— А за шпионаж в военное время, — продолжал он, будто не слыша, — полагается смертная казнь.
— Франция ни с кем не воюет.
— Это пока. Времена наступают тяжелые.
— Документы, которые надо заполучить, имеют отношение к Испании… Самое большее, что вам может грозить, — это депортация.
— Но я вовсе не желаю, чтобы меня депортировали. Мне нравится во Франции.
— Я вас уверяю: риск ничтожен.
Макс оглядел обоих своих собеседников с неподдельным удивлением:
— Всегда думал, что спецслужбы располагают для таких случаев собственными кадрами.
— Вот мы с товарищем как раз этим и занимаемся, — Барбареско терпеливо улыбнулся. — Пытаемся сделать вас нашим кадром. А как, по-вашему, это делается? К нам же не приходят претенденты с заявлением: «Желаю быть шпионом». Приходится искать самим. У одних затронешь патриотические струны, других прельстишь деньгами… Вы, сдается мне, не испытываете симпатии ни к одной из сторон, противоборствующих сейчас в Европе.
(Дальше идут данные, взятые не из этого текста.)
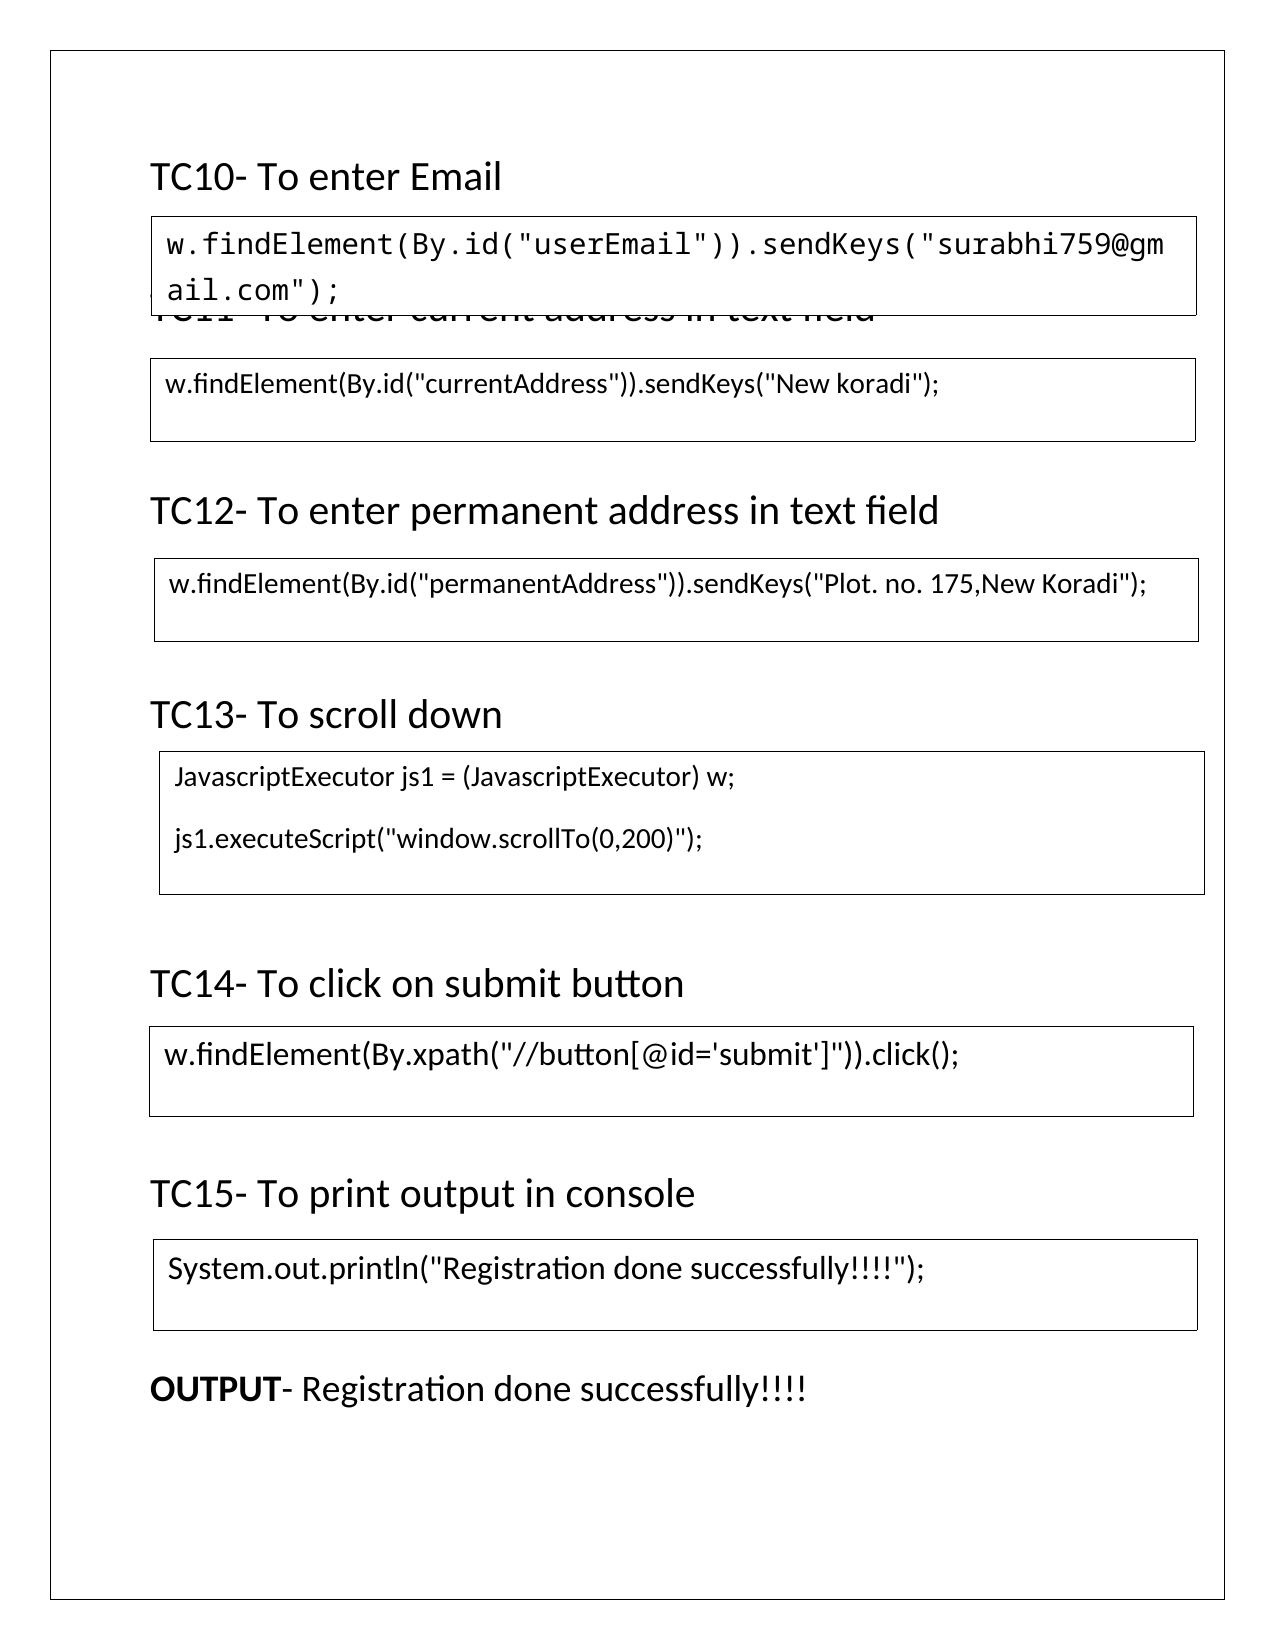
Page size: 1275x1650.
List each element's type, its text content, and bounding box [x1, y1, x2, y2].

text TC13- To scroll down [150, 688, 1125, 738]
text TC14- To click on submit button [150, 957, 1125, 1008]
text TC15- To print output in console [150, 1167, 1125, 1217]
text TC10- To enter Email [150, 150, 1125, 201]
text OUTPUT- Registration done successfully!!!! [150, 1365, 1125, 1411]
text TC11- To enter current address in text field [150, 297, 1125, 332]
text TC12- To enter permanent address in text field [150, 484, 1125, 535]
Вам, кажется, это вполне безразлично.
— На самом деле я в гораздо большей степени аргентинец, нежели испанец.
— Может быть, и поэтому. Так или иначе, если патриотические мотивы не действуют, остаются экономические. А в этой сфере ваши убеждения неколебимы. И мы уполномочены предложить вам довольно солидную сумму.
Макс закинул ногу на ногу и обхватил переплетенными пальцами колено.
— Насколько солидную?
Барбареско слегка наклонил голову и понизил голос:
— Двести тысяч франков в той валюте, какую предпочтете, а в виде задатка и на расходы получите чек «Лионского кредита» в Монте-Карло еще на десять тысяч. Чек может быть выдан вам прямо сейчас.
Макс с рассеянным видом смотрел на вывеску ювелирного магазина напротив кафе. Время от времени у него были дела с владельцем, евреем по имени Гомперс, который едва ли не каждый вечер покупал у посетителей казино драгоценности, а утром большую их часть выставлял на продажу.
— У меня ведь начаты свои кое-какие собственные проекты. Если соглашусь на ваше предложение, они замрут.
— Мы уповаем на то, что предложенная сумма с лихвой возместит вам потери.
— Мне нужно время на размышление.
— Нет у вас этого времени. На все про все имеется три недели.